Posted by James Baker | Dec. 25 at 04:32 AM

Clark plays the Jets and they've given up 130 yrds over the past 5 weeks,0 tds to the te and Smith plays Carolina (1 td over last 5 weeks to wr)... I'd pick up Denver and drop Philly DF because next week Denver plays KC. Clark, Smith NYG, Philly DF or Celek, Moss, Den DF?

Posted by PETER DEBIASE | Dec. 26 at 06:33 AM

Why not pick up SF DF? They play DET and @STL the next two weeks. You don't have to worry about them resting anybody whereas if DEN can beat Philly this week, they may be in a position to be able to play it safe vs. KC in week 17. You should at least be guaranteed the 6 pts. for two wins and quite possibly much more.

Posted by JUSTIN ELEFF | Dec. 26 at 08:29 AM

James: I assume we're talking about the Budget Football game, which is unfortunate because it's the only one where I don't own a team and thus can't look closely at the standings, roster compositions, etc. That said, 57 points out you just need one huge week in the next two, and the question may be as simple as how it's easier to get that. The Dayne theory works, obviously, but ONLY if you can correctly spot the guy who goes off. I may lean to Peter's notion that the SF defense is worth picking up a week early, for what ought to be some guaranteed points, if it indeed allows you to go with favorable matchups elsewhere. Start as many likely big scorers as you can THIS week, then still have one more shot at finding Dayne in Week 17? Sounds like a plan to me. Best of luck, of course.

Posted by James Baker | Dec. 26 at 02:14 PM

Justin and Peter: Already have SF... which really helps my chances, but I'm still looking my roster over to fit Moss in and one area I'm really looking at is runningback... ADP will not get as many opportunities as Mendenhall, so maybe Mendenhall might score more points (since he's also the third down back now). I think that's a sneaky play and I can start Brady over Warner or Rodgers... The ADP bench idea is risky, probably too risky. I am assuming Dallas Clark won't play much and really thought of burning for Vernon Davis since Celek's playing hurt (how's that finger). Thanks, for all the help.

Posted by James Baker | Dec. 26 at 02:26 PM

Frank Gore could be a monster to pick up going against STL and DET. Worth sitting ADP though?

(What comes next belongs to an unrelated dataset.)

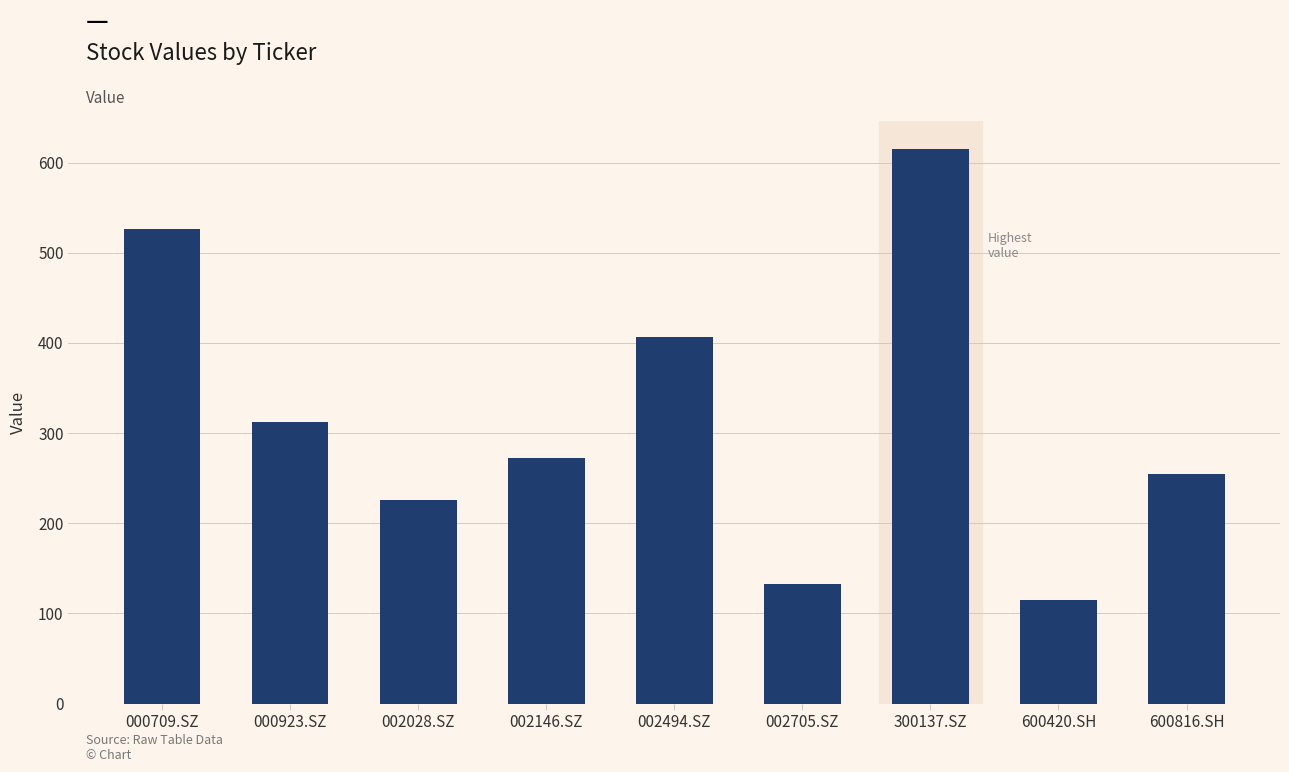

What is the maximum value shown in the chart?

615.4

Posted by James Baker | Dec. 26 at 09:19 PM

Had to purchase Gore, Harrison was tempting but I remember Tuffy Rhodes... so maybe the Warner, Gore, Finley, Mendenhall, Philly, SF, Jeff Reed combo can outscore Schaub, MJD, Clark, Ricky Williams, Hou, Min, Carpenter combo.

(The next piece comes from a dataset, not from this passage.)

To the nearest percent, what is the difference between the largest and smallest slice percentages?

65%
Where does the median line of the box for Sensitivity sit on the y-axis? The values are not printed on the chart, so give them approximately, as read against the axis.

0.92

Posted by PETER DEBIASE | Dec. 26 at 11:47 PM

James: I agree that benching ADP is too risky. Despite the fact that his rushing numbers are down from last season, he's catching many more passes and has scored 15 TD's. He seems to get his points no matter what. If the combo you are starting as stated in your previous post includes ADP also being in your lineup (his name is not mentioned in either group), I like group #1 better. IMO, Peterson should have a big game vs. CHI so you would get the points from him this week before having to bench him next week since he probably won't play much (if it all) vs. NYG if MIN clinches first round bye this week and can not overtake NO for #1 overall seed. I would not bench Rodgers under any circumstances. Warner should be OK. Hopefully he plays better than he has the past couple weeks and doesn't get benched early if they get a big lead.

Posted by JUSTIN ELEFF | Dec. 27 at 01:01 AM

My two cents: Peterson could go either way. I really doubt PHI loses to DEN, so MIN will still need to win tomorrow night ... but doing so isn't going to take four qtrs of work from A.D. Chester Taylor may get the second half; that's not to say Peterson won't go off (I have him active myself), but it does get harder. In any event, I agree that Gore is a strong play; I moved him in for J-D on my team that's 6th overall.

Posted by James Baker | Dec. 27 at 01:41 AM

The Warner team is mine and Schaub team is the #1 overall team... really tired last night (should've clarified that). We both have AP. I love Holmes as a catchup player and MJD faces a Colts defense missing a DL. 5 minutes to see if holmes + MJD fits for Walker + AP. There is a chance, a chance, for DEN to beat PHI.